Your answer must be an exact copy of every record.

[Dataset entries]
□ □ □

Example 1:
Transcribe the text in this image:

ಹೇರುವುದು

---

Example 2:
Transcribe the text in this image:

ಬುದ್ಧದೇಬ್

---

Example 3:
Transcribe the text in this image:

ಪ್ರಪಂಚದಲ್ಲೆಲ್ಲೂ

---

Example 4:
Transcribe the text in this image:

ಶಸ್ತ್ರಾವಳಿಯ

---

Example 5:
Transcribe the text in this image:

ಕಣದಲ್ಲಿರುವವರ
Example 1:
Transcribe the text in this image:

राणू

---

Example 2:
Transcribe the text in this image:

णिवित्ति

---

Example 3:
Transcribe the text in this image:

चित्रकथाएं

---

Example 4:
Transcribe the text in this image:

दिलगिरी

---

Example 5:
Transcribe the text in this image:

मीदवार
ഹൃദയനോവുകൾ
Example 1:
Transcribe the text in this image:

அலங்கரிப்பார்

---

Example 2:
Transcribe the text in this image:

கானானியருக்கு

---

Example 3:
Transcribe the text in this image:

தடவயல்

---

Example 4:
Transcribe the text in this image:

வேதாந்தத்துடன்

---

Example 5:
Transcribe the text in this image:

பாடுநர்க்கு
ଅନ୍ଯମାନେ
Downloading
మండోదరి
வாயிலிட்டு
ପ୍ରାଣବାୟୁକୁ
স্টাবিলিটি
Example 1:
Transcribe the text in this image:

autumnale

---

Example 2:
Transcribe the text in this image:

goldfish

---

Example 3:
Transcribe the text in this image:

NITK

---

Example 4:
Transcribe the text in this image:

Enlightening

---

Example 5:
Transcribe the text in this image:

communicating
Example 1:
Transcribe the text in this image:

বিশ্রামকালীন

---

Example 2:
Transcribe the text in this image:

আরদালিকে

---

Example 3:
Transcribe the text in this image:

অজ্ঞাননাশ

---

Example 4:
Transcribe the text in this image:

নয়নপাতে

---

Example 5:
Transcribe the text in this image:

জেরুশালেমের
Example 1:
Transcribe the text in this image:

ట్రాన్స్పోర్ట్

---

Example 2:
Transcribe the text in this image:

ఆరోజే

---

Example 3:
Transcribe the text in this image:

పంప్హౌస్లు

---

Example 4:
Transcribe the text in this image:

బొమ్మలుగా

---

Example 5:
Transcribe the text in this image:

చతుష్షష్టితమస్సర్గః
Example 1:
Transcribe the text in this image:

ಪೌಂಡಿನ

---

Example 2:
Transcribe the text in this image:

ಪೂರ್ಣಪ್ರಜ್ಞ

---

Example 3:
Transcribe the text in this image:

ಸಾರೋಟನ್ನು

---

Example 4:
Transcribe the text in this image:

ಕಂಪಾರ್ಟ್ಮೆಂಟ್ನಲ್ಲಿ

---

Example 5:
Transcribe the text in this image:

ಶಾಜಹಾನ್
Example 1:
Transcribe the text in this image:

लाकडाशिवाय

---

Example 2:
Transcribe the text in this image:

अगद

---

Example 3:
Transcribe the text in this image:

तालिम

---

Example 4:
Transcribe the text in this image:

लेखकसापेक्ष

□ □ □

## Answer to the exercise
Example 1:
Transcribe the text in this image:

ಹೇರುವುದು

---

Example 2:
Transcribe the text in this image:

ಬುದ್ಧದೇಬ್

---

Example 3:
Transcribe the text in this image:

ಪ್ರಪಂಚದಲ್ಲೆಲ್ಲೂ

---

Example 4:
Transcribe the text in this image:

ಶಸ್ತ್ರಾವಳಿಯ

---

Example 5:
Transcribe the text in this image:

ಕಣದಲ್ಲಿರುವವರ
Example 1:
Transcribe the text in this image:

राणू

---

Example 2:
Transcribe the text in this image:

णिवित्ति

---

Example 3:
Transcribe the text in this image:

चित्रकथाएं

---

Example 4:
Transcribe the text in this image:

दिलगिरी

---

Example 5:
Transcribe the text in this image:

मीदवार
ഹൃദയനോവുകൾ
Example 1:
Transcribe the text in this image:

அலங்கரிப்பார்

---

Example 2:
Transcribe the text in this image:

கானானியருக்கு

---

Example 3:
Transcribe the text in this image:

தடவயல்

---

Example 4:
Transcribe the text in this image:

வேதாந்தத்துடன்

---

Example 5:
Transcribe the text in this image:

பாடுநர்க்கு
ଅନ୍ଯମାନେ
Downloading
మండోదరి
வாயிலிட்டு
ପ୍ରାଣବାୟୁକୁ
স্টাবিলিটি
Example 1:
Transcribe the text in this image:

autumnale

---

Example 2:
Transcribe the text in this image:

goldfish

---

Example 3:
Transcribe the text in this image:

NITK

---

Example 4:
Transcribe the text in this image:

Enlightening

---

Example 5:
Transcribe the text in this image:

communicating
Example 1:
Transcribe the text in this image:

বিশ্রামকালীন

---

Example 2:
Transcribe the text in this image:

আরদালিকে

---

Example 3:
Transcribe the text in this image:

অজ্ঞাননাশ

---

Example 4:
Transcribe the text in this image:

নয়নপাতে

---

Example 5:
Transcribe the text in this image:

জেরুশালেমের
Example 1:
Transcribe the text in this image:

ట్రాన్స్పోర్ట్

---

Example 2:
Transcribe the text in this image:

ఆరోజే

---

Example 3:
Transcribe the text in this image:

పంప్హౌస్లు

---

Example 4:
Transcribe the text in this image:

బొమ్మలుగా

---

Example 5:
Transcribe the text in this image:

చతుష్షష్టితమస్సర్గః
Example 1:
Transcribe the text in this image:

ಪೌಂಡಿನ

---

Example 2:
Transcribe the text in this image:

ಪೂರ್ಣಪ್ರಜ್ಞ

---

Example 3:
Transcribe the text in this image:

ಸಾರೋಟನ್ನು

---

Example 4:
Transcribe the text in this image:

ಕಂಪಾರ್ಟ್ಮೆಂಟ್ನಲ್ಲಿ

---

Example 5:
Transcribe the text in this image:

ಶಾಜಹಾನ್
Example 1:
Transcribe the text in this image:

लाकडाशिवाय

---

Example 2:
Transcribe the text in this image:

अगद

---

Example 3:
Transcribe the text in this image:

तालिम

---

Example 4:
Transcribe the text in this image:

लेखकसापेक्ष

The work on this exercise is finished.